La réflexion la plus intéressante, qui annonce certainement la suite de ses œuvres, est celle qui s'adresse, d'une certaine manière, aux autorités politiques : pourquoi est-ce que les vagabonds paraissent tenus d'errer systématiquement d'un refuge à un autre, tenus par une loi absurde à ne pas s'asseoir sur le pavé de Londres, condamnés à une errance improductive, quand ils pourraient être employés dans des sortes de fermes communautaires, des foyers où ils feraient pousser eux-même ce qu'ils pourraient manger ? Cette réflexion, ainsi développée, avec les précisions nécessaires - il faudrait bien entendu limiter les profiteurs et autres - paraît largement intéressante.

Dans ce roman, Orwell s'insinue petit à petit auprès des vagabonds et semble d'ailleurs trouver sa place parmi eux. Lorsqu'il décrit comment s'accommoder de sa condition misérable, il dit en anglais : '' One had to [..] '' ( que l'on pourrait traduire par '' il fallait '' ). Au cours de l'oeuvre, plus il s'imprègne lui-même de la condition de vagabond, il s'identifie de plus en plus à ces étranges personnes qu'il nous recommande de ne pas mépriser : il ne dit plus '' il fallait faire '' mais '' nous faisions ''.
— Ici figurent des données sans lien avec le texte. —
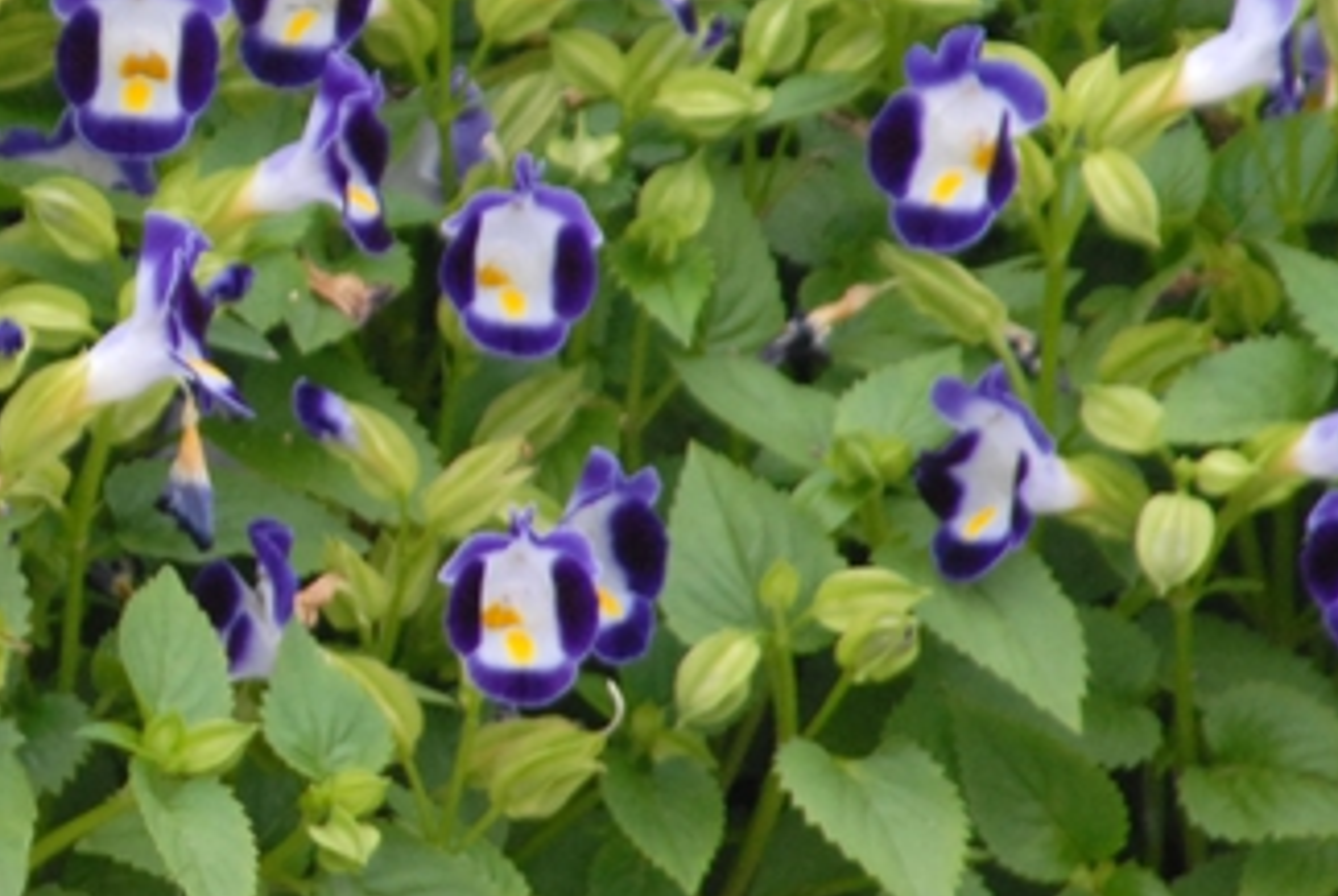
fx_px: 42315
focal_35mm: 1137
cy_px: 328
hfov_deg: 1.8
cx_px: -442
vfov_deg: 1.2
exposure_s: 1/80
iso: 400
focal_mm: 240
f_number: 6.3
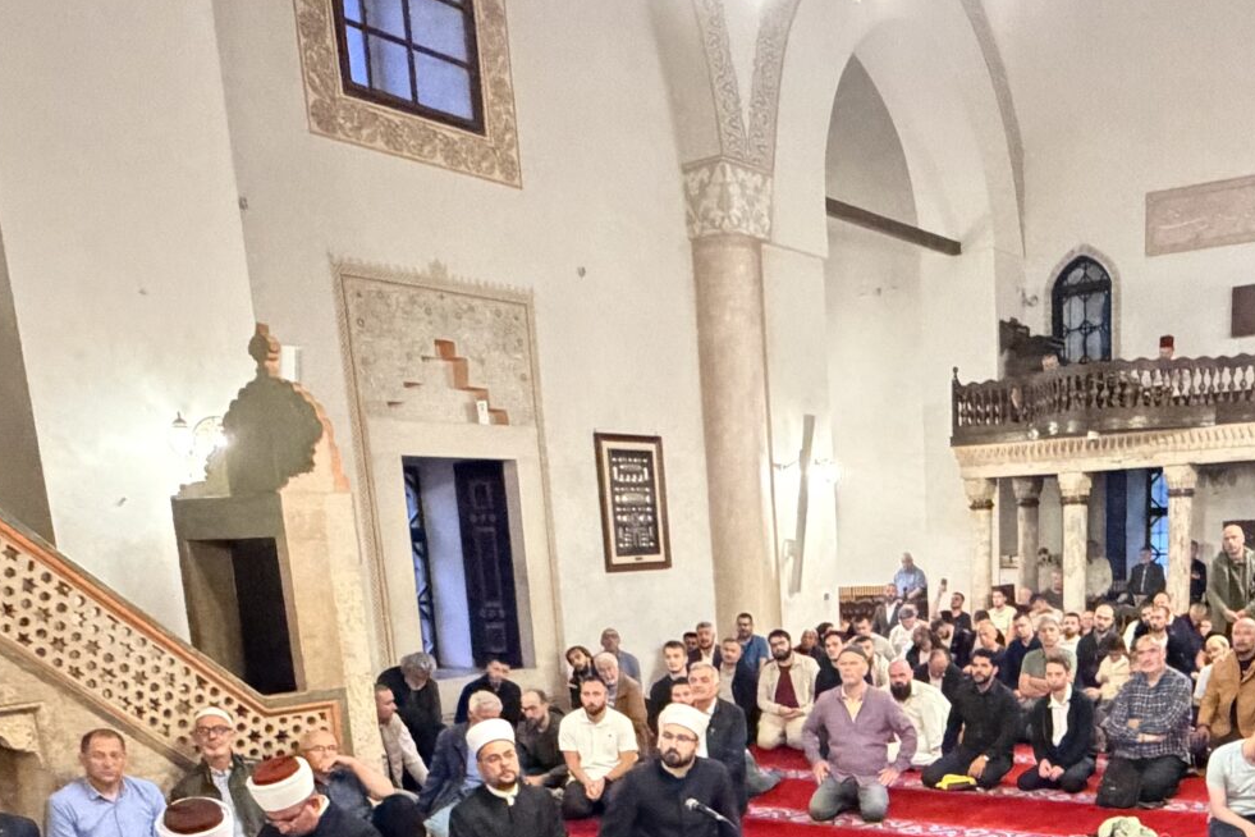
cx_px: 883
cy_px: 846
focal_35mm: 38
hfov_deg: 49.4
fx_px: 1325
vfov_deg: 32.2
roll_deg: +1.8
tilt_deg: -12.5
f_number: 2.2
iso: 1600
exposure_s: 1/33
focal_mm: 2.22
Dans la dèche à Paris et à Londres est un roman qui apprend beaucoup sur les conditions de vie des plus démunis et fait réfléchir : sont-elles tant différentes hier et aujourd'hui, ou est-ce que George Orwell ne fait-il que décrire ici une réalité que nous nous efforçons tous de ne pas connaître ?

Citations

Principalement, un hôtel '' chic '' est un endroit où une centaine de personnes triment comme des diables pour que deux cent personnes puissent se saigner aux quatre veines pour des choses qu'elles ne veulent même pas réellement.

Un millionnaire n'est qu'un laveur vêtu d'un nouveau costume.

En pratique personne ne se soucie que le travail soit productif ou parasitaire ; la seule chose qu'on lui demande est qu'il soit profitable.